### Texte de l'exercice
- - -
II. En général, les économistes disent que la barbarie est l’état des peuplades qui vivent de chasse et de pêche ; que le premier degré de la civilisation est marqué par la vie pastorale, le deuxième par la vie agricole, et le troisième par la vie industrielle. Parmi ces savants observateurs, qui sont parfois grands amateurs de théories, on en compte un assez bon nombre qui prétendent que la barbarie ou l’état sauvage fut le premier état social de l’homme. Rien d’un peu spécieux ne se montre à l’appui d’une pareille idée ; je ne comprends même pas comment on a osé la jeter au milieu d’une société civilisée. L’histoire fait voir des peuples dégénérés, tombés du haut en bas de l’échelle sociale, mais elle n’en mentionne aucun qui de lui-même soit sorti de la vie sauvage, aucun même qui ait parcouru successivement les premiers degrés de la civilisation sans secours étranger.
- - -
### Données de l'exercice
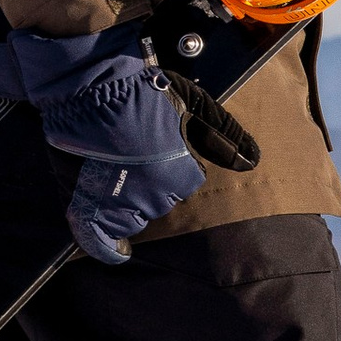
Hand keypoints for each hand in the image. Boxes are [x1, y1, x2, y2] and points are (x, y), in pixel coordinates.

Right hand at [8, 27, 204, 262]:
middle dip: (153, 181)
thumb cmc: (143, 92)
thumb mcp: (193, 103)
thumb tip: (251, 161)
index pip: (186, 182)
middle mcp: (155, 195)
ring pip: (135, 217)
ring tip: (121, 177)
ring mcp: (120, 203)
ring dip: (132, 202)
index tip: (159, 144)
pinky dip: (106, 247)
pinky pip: (99, 238)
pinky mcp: (89, 204)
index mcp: (181, 174)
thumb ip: (223, 134)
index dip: (174, 162)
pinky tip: (116, 252)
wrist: (91, 87)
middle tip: (137, 154)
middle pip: (161, 201)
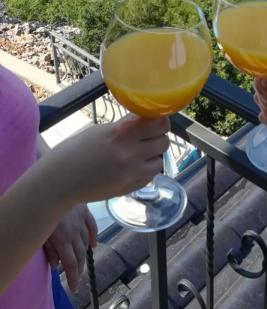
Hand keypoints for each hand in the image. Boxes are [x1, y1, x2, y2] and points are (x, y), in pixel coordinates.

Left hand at [44, 205, 96, 292]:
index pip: (71, 264)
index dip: (73, 278)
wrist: (54, 186)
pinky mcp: (86, 212)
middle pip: (80, 256)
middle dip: (79, 270)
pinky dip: (93, 237)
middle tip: (77, 279)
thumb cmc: (42, 211)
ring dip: (84, 256)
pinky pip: (92, 227)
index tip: (74, 288)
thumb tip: (56, 265)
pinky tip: (92, 245)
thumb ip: (51, 250)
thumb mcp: (43, 233)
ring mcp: (82, 222)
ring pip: (86, 243)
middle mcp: (75, 233)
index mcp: (64, 240)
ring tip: (81, 265)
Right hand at [48, 114, 169, 206]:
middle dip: (159, 137)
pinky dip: (145, 171)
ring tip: (141, 153)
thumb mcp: (101, 131)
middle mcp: (130, 153)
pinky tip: (133, 167)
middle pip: (164, 141)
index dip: (160, 120)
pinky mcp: (129, 189)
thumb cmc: (75, 150)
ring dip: (154, 156)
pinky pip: (149, 177)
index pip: (159, 123)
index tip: (156, 119)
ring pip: (160, 161)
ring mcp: (131, 173)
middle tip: (148, 136)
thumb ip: (124, 127)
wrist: (60, 181)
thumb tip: (144, 120)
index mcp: (121, 133)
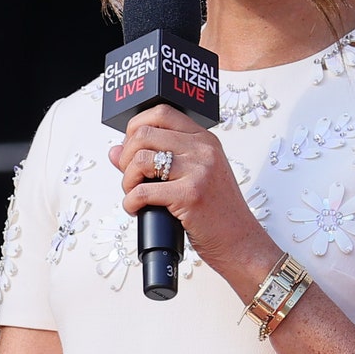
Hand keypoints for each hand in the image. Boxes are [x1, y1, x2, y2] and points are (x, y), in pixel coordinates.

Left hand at [108, 105, 273, 285]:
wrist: (239, 240)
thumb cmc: (216, 211)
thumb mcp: (191, 177)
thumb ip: (156, 159)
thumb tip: (115, 151)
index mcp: (204, 139)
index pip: (162, 113)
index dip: (136, 127)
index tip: (131, 148)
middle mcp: (203, 149)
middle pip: (144, 134)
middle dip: (126, 157)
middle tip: (130, 177)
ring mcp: (198, 170)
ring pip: (140, 160)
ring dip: (127, 180)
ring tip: (134, 193)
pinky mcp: (190, 194)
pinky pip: (142, 191)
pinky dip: (131, 202)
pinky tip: (137, 209)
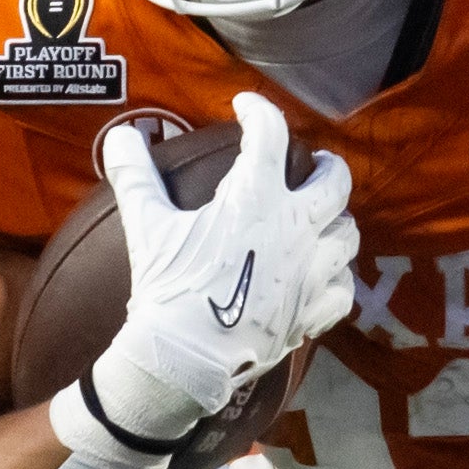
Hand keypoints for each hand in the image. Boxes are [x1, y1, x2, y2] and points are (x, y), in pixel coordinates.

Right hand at [94, 92, 359, 443]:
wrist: (185, 360)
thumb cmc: (167, 289)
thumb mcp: (146, 227)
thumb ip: (136, 177)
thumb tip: (121, 136)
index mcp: (257, 199)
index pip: (270, 135)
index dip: (259, 112)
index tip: (246, 109)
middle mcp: (296, 229)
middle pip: (336, 183)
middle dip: (328, 167)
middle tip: (315, 165)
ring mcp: (311, 273)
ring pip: (347, 235)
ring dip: (336, 223)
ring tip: (321, 222)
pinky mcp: (314, 313)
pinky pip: (343, 289)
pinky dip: (336, 279)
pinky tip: (323, 278)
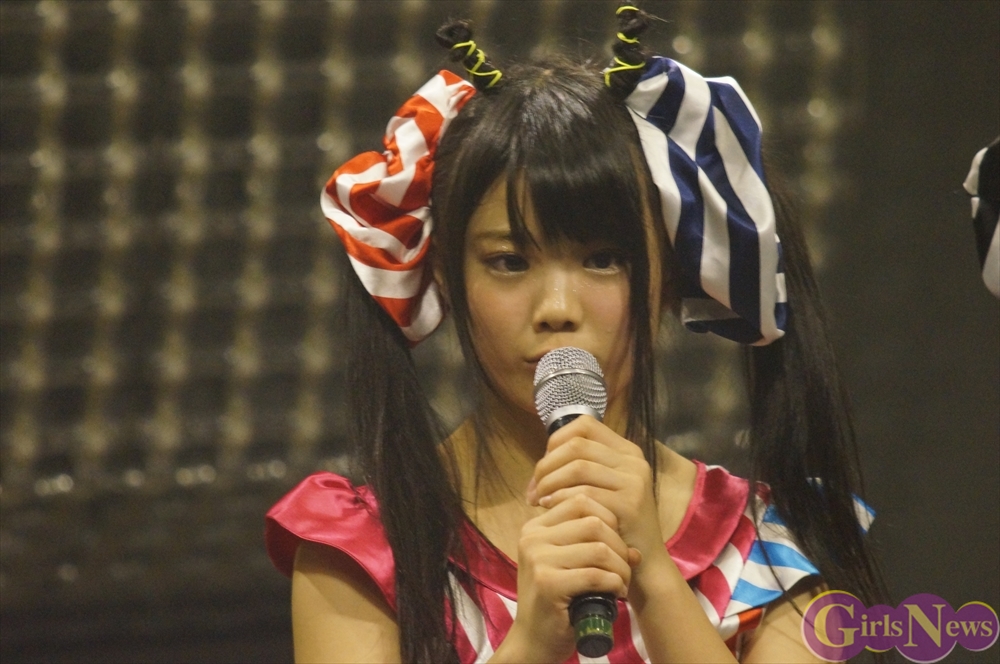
- - -
### Consigne 1
Relevez dans le texte sur la barbarie et la civilisation les quatre modes de vie que les économistes associent à la barbarie puis aux trois degrés de la civilisation.
### Consigne 2
Poursuivez le texte sur la barbarie et la civilisation à la suite de sa dernière phrase.

### Réponse 1
- la chasse et la pêche (barbarie)
- la vie pastorale (premier degré)
- la vie agricole (deuxième degré)
- la vie industrielle (troisième degré)

### Réponse 2
Je n’hésite pas à dire que l’état sauvage n’a point été l’état primitif de l’humanité. J’ajoute que la première famille humaine, après la chute (car j’admets la chute, ne serait-ce que pour comprendre quelque chose à l’histoire de l’homme), se trouvait dans un milieu de civilisation, dont sortit la seconde pour entrer dans un état plus avancé. Et pour cela j’ai des preuves contre lesquelles il n’y a plus d’objections possibles, attendu que toutes les objections n’ont abouti qu’à les rendre plus convaincantes.
Toutefois, la loi du progrès nous montre trois états de société dans l’histoire de la civilisation, le pastoral, l’agricole et l’industriel. J’admets la succession de ces états dans les sociétés dégénérées qui, enfin, se trouvent peu à peu refaites par le contact et le commerce qu’elles ont avec les sociétés plus civilisées ; mais je ne la distingue pas, cette succession, dans l’histoire des premières familles humaines. J’y vois, au contraire, tout ce dont sont privées les sociétés tombées au-dessous de l’état pastoral.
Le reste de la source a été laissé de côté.